* Your instructions
Reproduce each line of the entries that carries "changes".
Exercise input START
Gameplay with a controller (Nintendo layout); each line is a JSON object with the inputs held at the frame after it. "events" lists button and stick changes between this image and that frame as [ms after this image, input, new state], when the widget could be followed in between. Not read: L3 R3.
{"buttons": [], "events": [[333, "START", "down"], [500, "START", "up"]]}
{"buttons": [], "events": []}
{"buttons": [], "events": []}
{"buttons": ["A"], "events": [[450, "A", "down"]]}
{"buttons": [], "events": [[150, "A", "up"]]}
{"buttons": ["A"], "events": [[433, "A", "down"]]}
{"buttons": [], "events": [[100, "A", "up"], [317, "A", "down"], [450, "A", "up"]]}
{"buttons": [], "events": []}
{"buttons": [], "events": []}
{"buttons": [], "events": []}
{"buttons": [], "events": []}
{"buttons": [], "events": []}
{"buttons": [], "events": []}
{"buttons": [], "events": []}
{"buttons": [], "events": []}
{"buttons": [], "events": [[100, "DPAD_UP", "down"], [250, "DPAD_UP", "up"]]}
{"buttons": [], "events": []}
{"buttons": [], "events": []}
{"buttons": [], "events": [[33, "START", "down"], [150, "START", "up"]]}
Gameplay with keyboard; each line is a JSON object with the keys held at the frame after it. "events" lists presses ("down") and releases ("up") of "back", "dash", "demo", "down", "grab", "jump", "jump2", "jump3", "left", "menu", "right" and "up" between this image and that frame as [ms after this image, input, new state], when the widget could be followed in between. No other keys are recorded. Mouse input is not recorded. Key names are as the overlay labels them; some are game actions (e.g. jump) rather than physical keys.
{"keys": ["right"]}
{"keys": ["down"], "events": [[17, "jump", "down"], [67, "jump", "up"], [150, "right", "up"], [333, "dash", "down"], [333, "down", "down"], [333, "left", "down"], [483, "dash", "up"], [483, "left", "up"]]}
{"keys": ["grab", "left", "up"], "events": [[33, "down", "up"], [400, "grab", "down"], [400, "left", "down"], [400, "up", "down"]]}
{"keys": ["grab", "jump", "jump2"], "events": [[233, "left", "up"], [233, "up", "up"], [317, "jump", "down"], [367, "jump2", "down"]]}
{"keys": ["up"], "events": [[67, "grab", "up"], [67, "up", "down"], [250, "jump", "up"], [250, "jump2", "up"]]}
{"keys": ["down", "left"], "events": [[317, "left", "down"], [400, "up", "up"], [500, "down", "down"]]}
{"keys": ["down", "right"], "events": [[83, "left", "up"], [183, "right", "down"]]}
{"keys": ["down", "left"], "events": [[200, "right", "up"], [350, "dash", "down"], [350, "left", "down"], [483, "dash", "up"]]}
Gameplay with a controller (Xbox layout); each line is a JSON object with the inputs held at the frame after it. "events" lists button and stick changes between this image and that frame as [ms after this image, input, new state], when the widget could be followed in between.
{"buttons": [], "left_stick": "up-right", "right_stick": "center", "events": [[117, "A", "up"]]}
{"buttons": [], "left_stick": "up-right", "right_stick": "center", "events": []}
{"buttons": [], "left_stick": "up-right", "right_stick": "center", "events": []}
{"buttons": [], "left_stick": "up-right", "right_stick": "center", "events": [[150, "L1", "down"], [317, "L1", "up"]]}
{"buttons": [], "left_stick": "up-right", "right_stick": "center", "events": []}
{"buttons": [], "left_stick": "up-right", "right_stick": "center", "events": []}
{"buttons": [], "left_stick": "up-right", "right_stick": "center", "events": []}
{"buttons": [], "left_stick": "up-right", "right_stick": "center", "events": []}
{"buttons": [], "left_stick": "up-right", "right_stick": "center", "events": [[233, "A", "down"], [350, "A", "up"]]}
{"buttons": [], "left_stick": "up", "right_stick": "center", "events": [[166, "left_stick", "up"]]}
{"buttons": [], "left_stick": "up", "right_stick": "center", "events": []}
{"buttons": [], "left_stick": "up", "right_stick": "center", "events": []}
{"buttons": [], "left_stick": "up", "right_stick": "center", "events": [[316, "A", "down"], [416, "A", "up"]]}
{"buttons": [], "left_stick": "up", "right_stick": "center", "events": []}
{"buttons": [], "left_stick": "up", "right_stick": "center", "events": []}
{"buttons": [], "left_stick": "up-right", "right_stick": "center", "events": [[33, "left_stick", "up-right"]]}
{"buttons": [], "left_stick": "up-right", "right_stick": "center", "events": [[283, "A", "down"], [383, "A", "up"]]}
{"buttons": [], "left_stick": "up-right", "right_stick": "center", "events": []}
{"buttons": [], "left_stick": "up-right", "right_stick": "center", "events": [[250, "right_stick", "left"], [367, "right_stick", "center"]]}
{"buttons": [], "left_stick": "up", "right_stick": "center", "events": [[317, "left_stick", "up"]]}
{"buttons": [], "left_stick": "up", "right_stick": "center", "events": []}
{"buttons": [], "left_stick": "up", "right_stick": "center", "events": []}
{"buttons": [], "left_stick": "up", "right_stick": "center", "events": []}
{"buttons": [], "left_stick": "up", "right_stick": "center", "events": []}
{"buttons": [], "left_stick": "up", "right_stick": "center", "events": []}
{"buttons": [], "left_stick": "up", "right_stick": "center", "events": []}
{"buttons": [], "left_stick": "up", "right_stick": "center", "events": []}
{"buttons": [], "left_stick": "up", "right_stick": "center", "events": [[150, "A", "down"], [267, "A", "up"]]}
Exercise input END
* Output of the exercise
Gameplay with a controller (Nintendo layout); each line is a JSON object with the inputs held at the frame after it. "events" lists button and stick changes between this image and that frame as [ms after this image, input, new state], when the widget could be followed in between. Not read: L3 R3.
Gameplay with a controller (Xbox layout); each line is a JSON object with the inputs held at the frame after it. "events" lists button and stick changes between this image and that frame as [ms after this image, input, new state], when the widget could be followed in between.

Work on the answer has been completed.